Statistics: Mean and Mode Calculations

Questions and Answers

What is the arithmetic mean of the dataset 20, 38, 56, 12, 76?

30.2

45.6

50.8

40.4 (correct)

The mean calculated from the frequencies for the dataset provided is approximately 12.095.

True

What is the sum of the frequencies (n) from the frequency distribution for class intervals?

19

The mean for the class interval data is _____ when dividing the sum of fx (435) by the sum of frequencies (19).

22.895

Match the following datasets with their corresponding means:

Dataset A (20, 38, 56, 12, 76) = 40.4 Dataset B (x, f from table) = 12.095 Dataset C (class intervals) = 22.895

What is the mode of the dataset: 20, 38, 56, 12, 76, 76, 21, 76?

76

The mode of a frequency distribution is the value that appears the least number of times.

False

What class interval has the highest frequency in the grouped frequency distribution table provided?

20-30

In the calculation of the mode, $L_1$ represents the ______ class limit of the modal class.

lower

Match the following data types with their corresponding modes:

Raw Data = 76 Frequency Distribution Table = 13 Grouped Frequency Distribution Table = 20-30

What is the formula for calculating the coefficient of correlation r?

$r = (ΣXY - (ΣX * ΣY) / n) / √[ (ΣX² - (ΣX)² / n) * (ΣY² - (ΣY)² / n)]
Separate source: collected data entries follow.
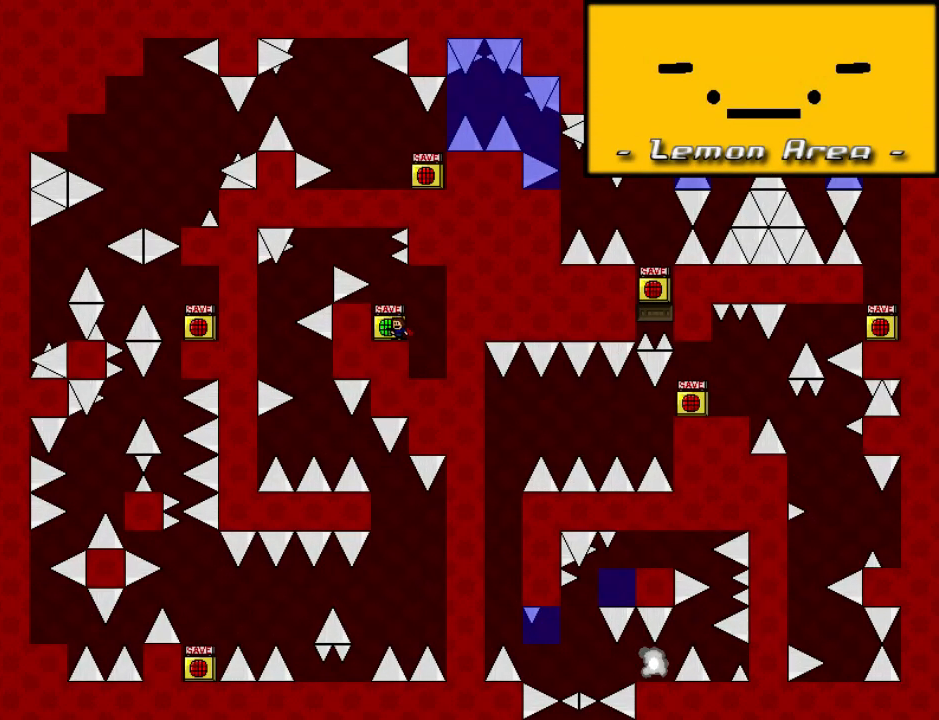
{"keys": ["r"], "events": [[260, "shift_l", "up"], [480, "left", "up"], [480, "r", "down"]]}
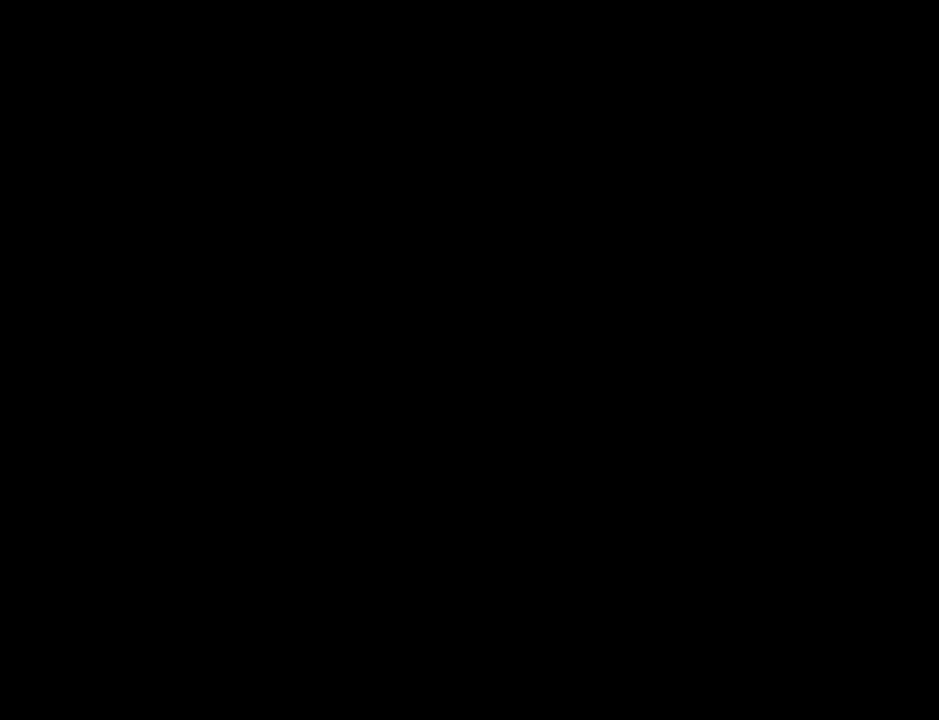
{"keys": [], "events": [[20, "r", "up"], [80, "left", "down"], [80, "shift_l", "down"], [320, "shift_l", "up"], [340, "left", "up"], [380, "r", "down"], [460, "r", "up"]]}
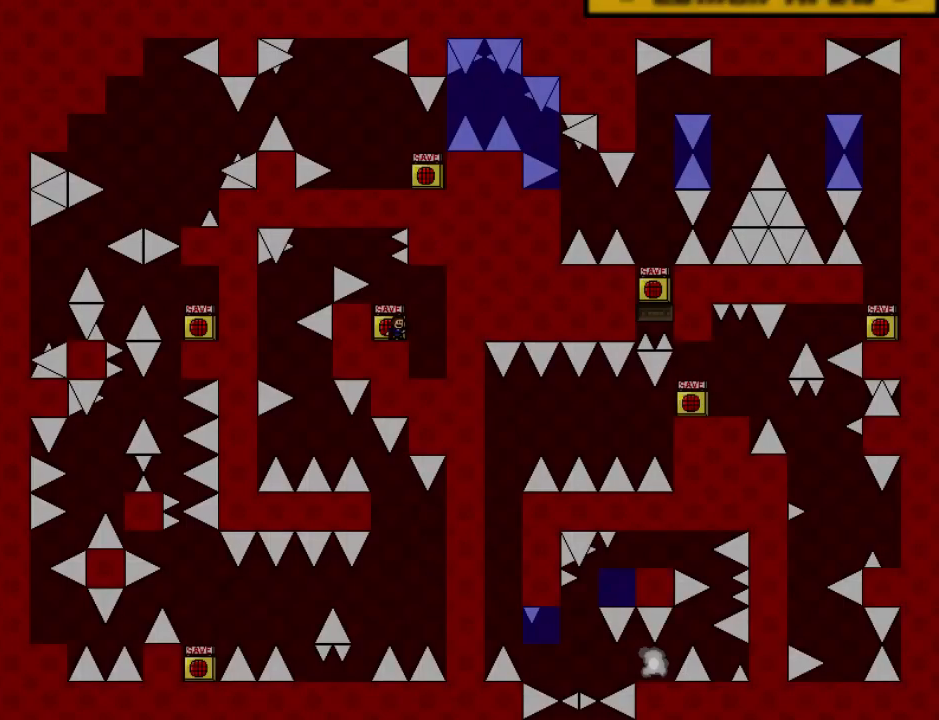
{"keys": ["left", "shift_l"], "events": [[100, "right", "down"], [120, "right", "up"], [440, "left", "down"], [440, "shift_l", "down"]]}
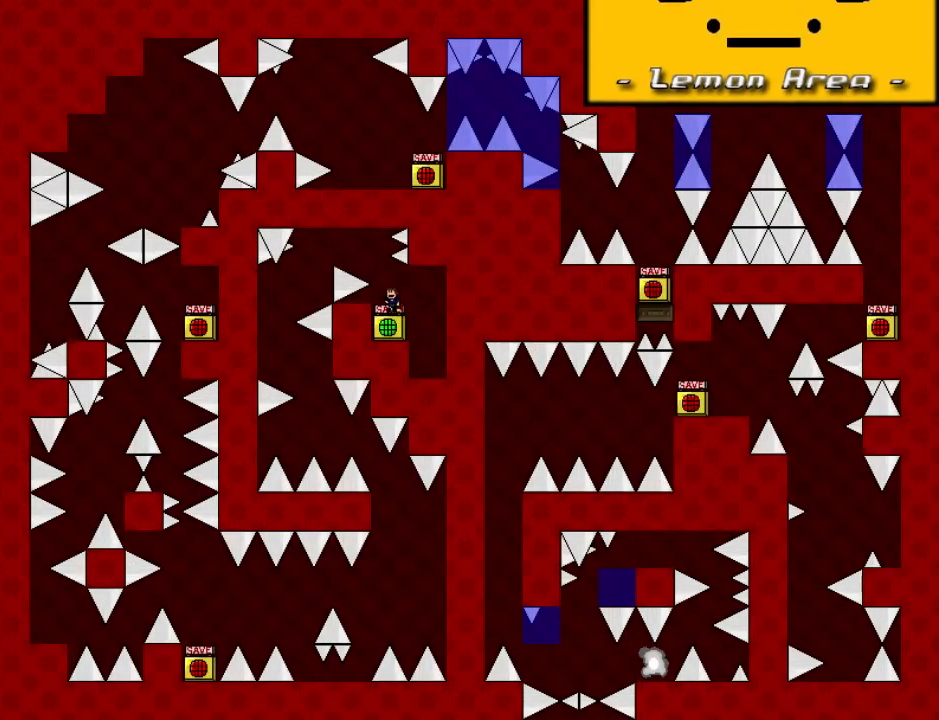
{"keys": ["left"], "events": [[180, "shift_l", "up"]]}
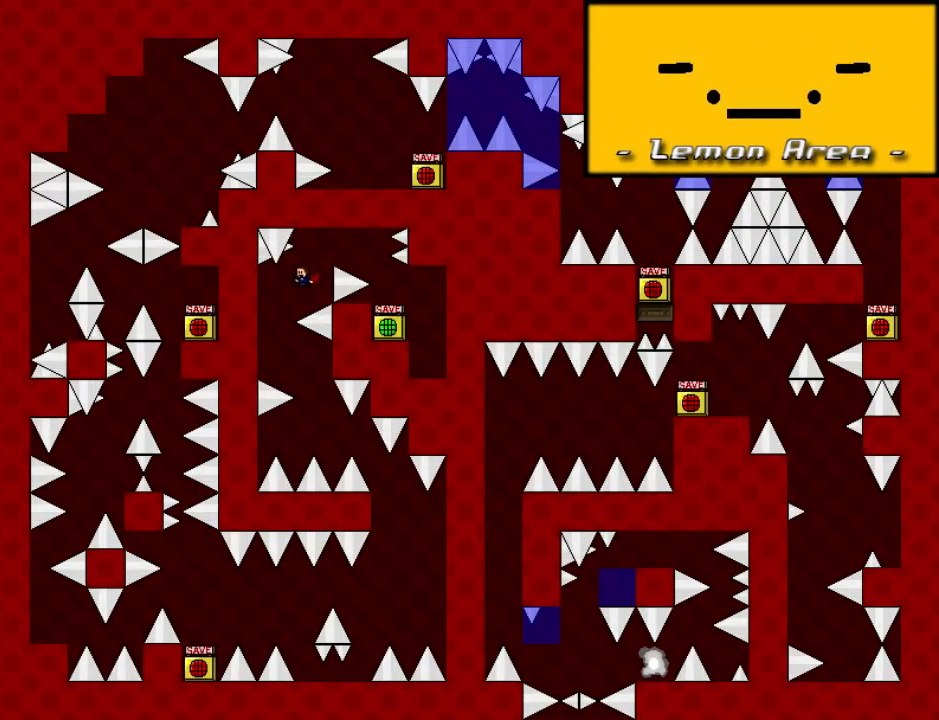
{"keys": [], "events": [[80, "left", "up"], [120, "right", "down"], [480, "right", "up"]]}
The coefficient of correlation calculated in the problem is 0.918.

False

What is the value of ΣXY given in the data?

3050

The sum of the values of X is represented as ΣX, and its value is _____

179

Match the variables with their corresponding values:

ΣX = 179 ΣY = 77 ΣXY = 3050 ΣX² = 7697

Study Notes

Arithmetic Mean Calculations

• The arithmetic mean is calculated by summing all the values and dividing by the number of values.
• In the first example, the sum of the values is 202 and there are 5 values.
• The mean in this case is 40.4.
• The second example demonstrates how to calculate the mean of a dataset with frequencies.
• The mean is calculated as the sum of the products of each value and its frequency, divided by the total number of values.
• The third example shows how to calculate the mean of a grouped frequency distribution.
• Each class interval has its own midpoint and frequency. The sum of the products of each midpoint and its frequency is divided by the total number of values to get the mean.

Finding the Mode

• The mode is the value that appears most frequently in a dataset.
• In a frequency distribution, the mode is the value with the highest frequency.
• In a grouped frequency distribution, the modal class is the class interval with the highest frequency.
• The mode is calculated using a formula: Mode = $L_1 + \frac{(f_1 - f_0)}{2f_1 - f_0 - f_2} \times h$
• The formula uses the lower limit of the modal class, the frequencies of the modal and surrounding classes, and the class interval width.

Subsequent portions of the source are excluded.